Betsy Was a Junior
- First edition
- Author: Maud Hart Lovelace
- Illustrator: Vera Neville
- Language: English
- Series: Betsy-Tacy
- Release number: 7
- Genre: Historical fiction
- Set in: Deep Valley, Minnesota (1908-1909)
- Publisher: Thomas Y. Crowell Co., HarperCollins
- Publication date: 1947
- Publication place: United States
- Media type: Print
- Pages: 248
- ISBN: 0-06-440547-8
- Preceded by: Betsy in Spite of Herself (1946)
- Followed by: Betsy and Joe (1948)

= Betsy Was a Junior =

Book by Maud Hart Lovelace

Betsy Was a Junior (1947) is the seventh volume in the Betsy-Tacy series by Maud Hart Lovelace. The story spans the title character's junior, or eleventh grade, year in high school. The book, along with the entire Betsy-Tacy and Deep Valley series, was republished in 2000 by HarperTrophy with a new cover art illustrated by Michael Koelsch.

==Plot summary==
The novel begins with the return of Betsy's childhood friend Thelma (Tib) Muller, who had been living in Milwaukee, Wisconsin since her parents were independent and they wanted to return to their old life, and the departure of Betsy's older sister, Julia, for college at the University of Minnesota. Julia's desire to bypass college and begin a musical career cause her to be relatively uninterested in classes and to focus instead on her desire to join a sorority. Excited by her sister's stories of college life, Betsy and her friends Tacy and Tib join with five other girls in establishing a local sorority at the high school level.

Over time, Betsy finds that the social whirl of the sorority distracts her from her studies and also eventually causes a backlash of resentment among the rest of the student body, which leads to her group's being excluded from their usual leading role in school activities. Moreover, the exclusiveness of the sorority concept pushes away others she would like to welcome into her social circle. Julia likewise becomes less interested in sororities after she is temporarily blackballed for having attracted the romantic attentions of a man who had dated other sorority members.

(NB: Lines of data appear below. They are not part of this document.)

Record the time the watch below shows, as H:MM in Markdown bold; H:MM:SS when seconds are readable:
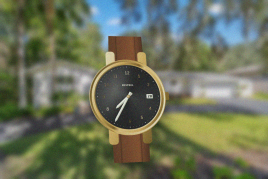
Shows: **7:35**
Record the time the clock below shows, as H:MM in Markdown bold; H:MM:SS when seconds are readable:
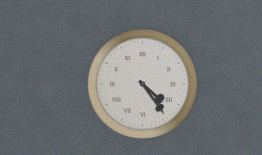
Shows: **4:24**
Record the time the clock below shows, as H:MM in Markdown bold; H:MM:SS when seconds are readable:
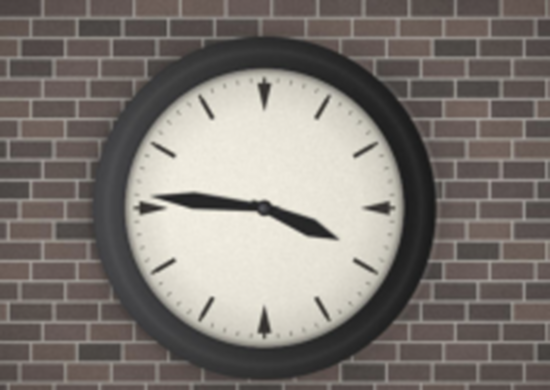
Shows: **3:46**
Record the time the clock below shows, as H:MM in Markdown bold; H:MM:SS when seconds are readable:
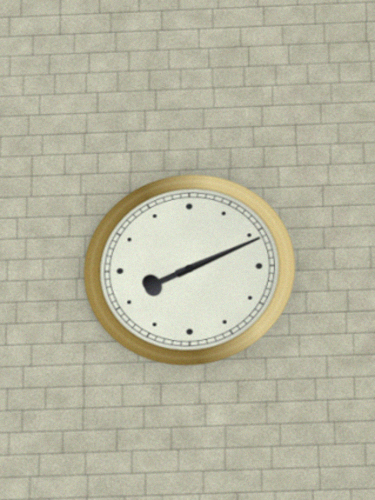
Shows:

By April, both girls have decided against sorority membership — Betsy in order to have a wider circle of friends and Julia to have the long-awaited chance to travel abroad and begin her musical training in earnest.

The novel also revisits a theme from the previous novel in the series, Betsy in Spite of Herself. Having been reunited with her old friends Betsy and Tacy, and re-entering a co-educational setting after years in a girls-only school, Tib is initially very interested in her friends' advice on attracting young men by seeming less practical and knowledgeable than she really is. However, at various points in the novel the narrator portrays this dumbing-down as a silly and unnecessary self-denial that is not very satisfying.